• WHAT IS EXPECTED
Copy everything from the start of the items below down to the line containing "unnecessary business evaporated", swapping "Trip Computer" for "Navigation System" and leaving the rest unchanged.

• GIVEN RECORDS
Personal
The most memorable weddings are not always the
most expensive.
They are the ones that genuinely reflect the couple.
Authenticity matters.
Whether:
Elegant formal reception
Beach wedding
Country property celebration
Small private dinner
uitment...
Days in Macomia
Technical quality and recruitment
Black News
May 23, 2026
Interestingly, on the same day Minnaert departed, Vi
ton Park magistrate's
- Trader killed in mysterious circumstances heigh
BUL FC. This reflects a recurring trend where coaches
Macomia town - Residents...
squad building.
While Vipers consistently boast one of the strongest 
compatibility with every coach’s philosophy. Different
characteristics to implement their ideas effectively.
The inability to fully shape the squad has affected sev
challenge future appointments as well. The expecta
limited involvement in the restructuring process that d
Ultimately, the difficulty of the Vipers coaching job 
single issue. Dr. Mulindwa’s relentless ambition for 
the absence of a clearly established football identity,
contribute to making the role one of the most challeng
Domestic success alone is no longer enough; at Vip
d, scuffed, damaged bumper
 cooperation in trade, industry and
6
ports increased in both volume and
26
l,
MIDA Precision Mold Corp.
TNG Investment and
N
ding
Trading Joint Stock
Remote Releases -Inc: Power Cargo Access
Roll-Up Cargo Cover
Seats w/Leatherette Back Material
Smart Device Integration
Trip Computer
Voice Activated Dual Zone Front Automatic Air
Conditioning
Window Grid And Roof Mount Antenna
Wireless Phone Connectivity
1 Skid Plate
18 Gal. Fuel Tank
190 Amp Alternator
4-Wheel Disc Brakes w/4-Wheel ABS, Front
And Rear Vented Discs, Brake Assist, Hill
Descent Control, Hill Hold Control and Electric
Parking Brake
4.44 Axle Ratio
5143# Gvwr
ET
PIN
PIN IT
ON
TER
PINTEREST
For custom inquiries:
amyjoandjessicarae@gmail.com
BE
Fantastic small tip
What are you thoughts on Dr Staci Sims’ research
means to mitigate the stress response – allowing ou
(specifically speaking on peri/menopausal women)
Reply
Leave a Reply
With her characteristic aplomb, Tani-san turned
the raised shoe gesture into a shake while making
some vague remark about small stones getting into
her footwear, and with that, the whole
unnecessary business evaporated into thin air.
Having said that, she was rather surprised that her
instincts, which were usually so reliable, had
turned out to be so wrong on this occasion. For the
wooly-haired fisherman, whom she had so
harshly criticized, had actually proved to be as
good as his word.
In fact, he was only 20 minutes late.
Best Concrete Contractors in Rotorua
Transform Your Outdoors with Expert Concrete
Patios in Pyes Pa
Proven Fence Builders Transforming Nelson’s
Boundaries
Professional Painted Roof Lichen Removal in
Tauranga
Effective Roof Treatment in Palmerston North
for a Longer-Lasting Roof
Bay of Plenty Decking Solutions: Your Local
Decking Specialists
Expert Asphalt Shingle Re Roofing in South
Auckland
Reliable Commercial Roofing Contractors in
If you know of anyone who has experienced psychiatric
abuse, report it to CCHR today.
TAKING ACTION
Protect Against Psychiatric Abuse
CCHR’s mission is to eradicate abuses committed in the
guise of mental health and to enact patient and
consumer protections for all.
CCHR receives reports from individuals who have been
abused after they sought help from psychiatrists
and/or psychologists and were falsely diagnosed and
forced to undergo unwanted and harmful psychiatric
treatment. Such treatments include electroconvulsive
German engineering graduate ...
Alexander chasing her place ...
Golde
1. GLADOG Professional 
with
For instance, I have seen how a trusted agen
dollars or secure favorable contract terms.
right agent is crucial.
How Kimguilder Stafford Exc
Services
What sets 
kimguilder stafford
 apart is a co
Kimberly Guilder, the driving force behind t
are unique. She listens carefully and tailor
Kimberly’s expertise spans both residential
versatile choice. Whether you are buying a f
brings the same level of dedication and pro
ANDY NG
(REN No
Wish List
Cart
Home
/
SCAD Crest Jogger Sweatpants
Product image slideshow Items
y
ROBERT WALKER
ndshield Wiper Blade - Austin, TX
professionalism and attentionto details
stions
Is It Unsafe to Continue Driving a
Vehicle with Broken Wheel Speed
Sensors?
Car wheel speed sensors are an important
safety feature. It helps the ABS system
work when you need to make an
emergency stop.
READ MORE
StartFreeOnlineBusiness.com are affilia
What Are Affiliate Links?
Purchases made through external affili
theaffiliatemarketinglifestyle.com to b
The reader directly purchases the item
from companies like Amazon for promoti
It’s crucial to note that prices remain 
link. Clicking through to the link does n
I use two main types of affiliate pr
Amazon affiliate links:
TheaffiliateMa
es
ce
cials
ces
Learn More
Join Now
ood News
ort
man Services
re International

• SOLUTION
Personal
The most memorable weddings are not always the
most expensive.
They are the ones that genuinely reflect the couple.
Authenticity matters.
Whether:
Elegant formal reception
Beach wedding
Country property celebration
Small private dinner
uitment...
Days in Macomia
Technical quality and recruitment
Black News
May 23, 2026
Interestingly, on the same day Minnaert departed, Vi
ton Park magistrate's
- Trader killed in mysterious circumstances heigh
BUL FC. This reflects a recurring trend where coaches
Macomia town - Residents...
squad building.
While Vipers consistently boast one of the strongest 
compatibility with every coach’s philosophy. Different
characteristics to implement their ideas effectively.
The inability to fully shape the squad has affected sev
challenge future appointments as well. The expecta
limited involvement in the restructuring process that d
Ultimately, the difficulty of the Vipers coaching job 
single issue. Dr. Mulindwa’s relentless ambition for 
the absence of a clearly established football identity,
contribute to making the role one of the most challeng
Domestic success alone is no longer enough; at Vip
d, scuffed, damaged bumper
 cooperation in trade, industry and
6
ports increased in both volume and
26
l,
MIDA Precision Mold Corp.
TNG Investment and
N
ding
Trading Joint Stock
Remote Releases -Inc: Power Cargo Access
Roll-Up Cargo Cover
Seats w/Leatherette Back Material
Smart Device Integration
Navigation System
Voice Activated Dual Zone Front Automatic Air
Conditioning
Window Grid And Roof Mount Antenna
Wireless Phone Connectivity
1 Skid Plate
18 Gal. Fuel Tank
190 Amp Alternator
4-Wheel Disc Brakes w/4-Wheel ABS, Front
And Rear Vented Discs, Brake Assist, Hill
Descent Control, Hill Hold Control and Electric
Parking Brake
4.44 Axle Ratio
5143# Gvwr
ET
PIN
PIN IT
ON
TER
PINTEREST
For custom inquiries:
amyjoandjessicarae@gmail.com
BE
Fantastic small tip
What are you thoughts on Dr Staci Sims’ research
means to mitigate the stress response – allowing ou
(specifically speaking on peri/menopausal women)
Reply
Leave a Reply
With her characteristic aplomb, Tani-san turned
the raised shoe gesture into a shake while making
some vague remark about small stones getting into
her footwear, and with that, the whole
unnecessary business evaporated into thin air.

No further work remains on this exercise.